How were you trained to do your job? Were you taught everything you need to know? Or do you sometimes find yourself without all the training you need?
We are in the business of SAP Training. Over the last seventeen years, we have heard a lot of stories about how people were (not) trained and really didn’t know everything they needed to know about doing their job.
Our observations were proven accurate in our 2017 SAP Training Survey when 44% of SAP professionals stated they had not received sufficient training to perform their job duties (page 10). It is frustrating for a good employee to struggle through a system they have only been trained on peer-to-peer.
Leslie Bass, our Director of Training Development, has seen this have an effect on users first hand. Leslie relayed this account,
Many, many moons ago I worked at a large corporation where I produced data reports that were dispersed to various departments. One day I noticed someone at their desk with one of my reports.
I walked over and asked how the report was working out. I wanted to know if it helped them get the data they needed to do their job.
“Yes, it’s great!” my colleague said. “It does take a lot of time each month to add the policyholder name to the report though. Each month I get the report, and I have to look up the policy number in the system then write the policyholder name on the report.”
I was fascinated why this person would take the time to do this manual task when a simple phone call and a couple of lines of code could have added this information to the report in a snap.
“Why do you do that?” I asked.
“Mary, who did this job before me, told me that it had to be done that way when she trained me,” they said.
That answer surprised me, and it was my first experience with the ‘Hey Joe’ technique of learning.

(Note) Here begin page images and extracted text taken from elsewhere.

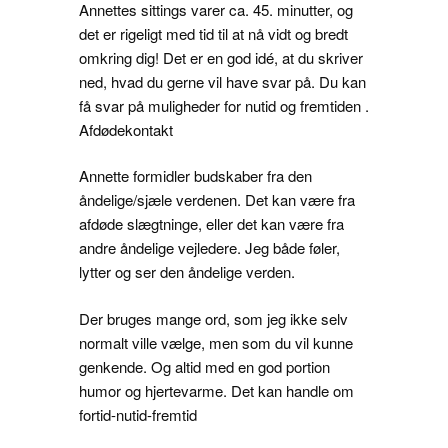
Annettes sittings varer ca. 45. minutter, og
det er rigeligt med tid til at nå vidt og bredt
omkring dig! Det er en god idé, at du skriver
ned, hvad du gerne vil have svar på. Du kan
få svar på muligheder for nutid og fremtiden .
Afdødekontakt
Annette formidler budskaber fra den
åndelige/sjæle verdenen. Det kan være fra
afdøde slægtninge, eller det kan være fra
andre åndelige vejledere. Jeg både føler,
lytter og ser den åndelige verden.
Der bruges mange ord, som jeg ikke selv
normalt ville vælge, men som du vil kunne
genkende. Og altid med en god portion
humor og hjertevarme. Det kan handle om
fortid-nutid-fremtid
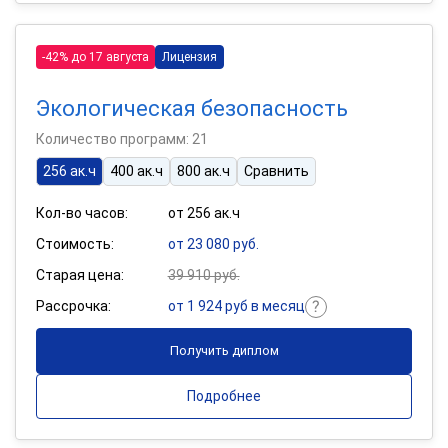
-42% до 17 августа
Лицензия
Экологическая безопасность
Количество программ: 21
256 ак.ч
400 ак.ч
800 ак.ч
Сравнить
Кол-во часов:
от 256 ак.ч
Стоимость:
от 23 080 руб.
Старая цена:
39 910 руб.
Рассрочка:
от 1 924 руб в месяц
Получить диплом
Подробнее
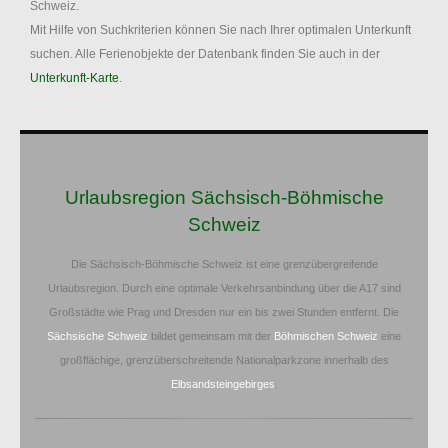
Schweiz.
Mit Hilfe von Suchkriterien können Sie nach Ihrer optimalen Unterkunft
suchen. Alle Ferienobjekte der Datenbank finden Sie auch in der
Unterkunft-Karte
.
Urlaubsregion Sächsisch-Böhmische
Schweiz
Die Sächsisch-Böhmische Schweiz ist eine grenzübergreifende
Urlaubsregion. Durch eine optimale Verkehrsanbindung über die A17 sind
Großstädte wie Prag und Dresden nur ein bis zwei Stunden entfernt. Die
Sächsische Schweiz
bildet gemeinsam mit der
Böhmischen Schweiz
eine
großflächige, grenzüberschreitende Nationalparkzone innerhalb des
Elbsandsteingebirges
.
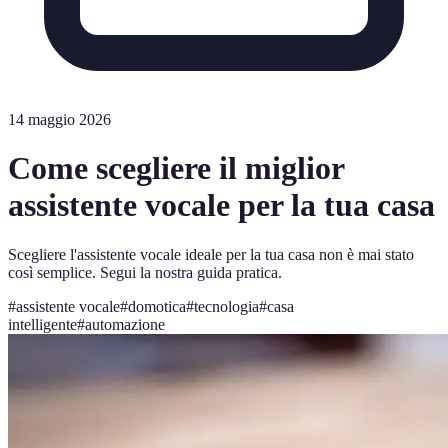
14 maggio 2026
Come scegliere il miglior
assistente vocale per la tua casa
Scegliere l'assistente vocale ideale per la tua casa non è mai stato
così semplice. Segui la nostra guida pratica.
#
assistente vocale
#
domotica
#
tecnologia
#
casa
intelligente
#
automazione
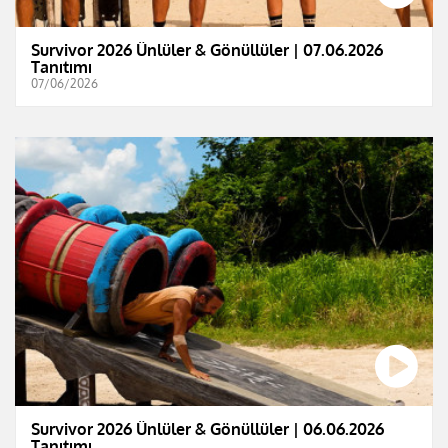
Survivor 2026 Ünlüler & Gönüllüler | 07.06.2026
Tanıtımı
07/06/2026
Survivor 2026 Ünlüler & Gönüllüler | 06.06.2026
Tanıtımı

The Hey Joe technique is often not effective, as we see by the example in this story. It is true that peer learning can be greatly beneficial. We know that humans learning from each other is an innate process that we are engineered for, both genetically and environmentally. However, it can also be a way to foster bad habits and emphasize workarounds that can lead to incomplete steps in a work process.
In the world of eLearning, courses are self-paced and are great for individuals who want to take courses on their own schedule. The eLearning method is also self-directed, allowing students to choose the content appropriate to their differing interests, needs and skill levels. In a peer environment, eLearning can reduce the possibility of cloning bad habits by providing a consistent message with consistent content, learner after learner.
So, is it important to have the human element of peer learning in an eLearning course? Do chatrooms and online forums work? On the other hand, are they just a place for people to complain? What about using eLearning combined with a classroom environment?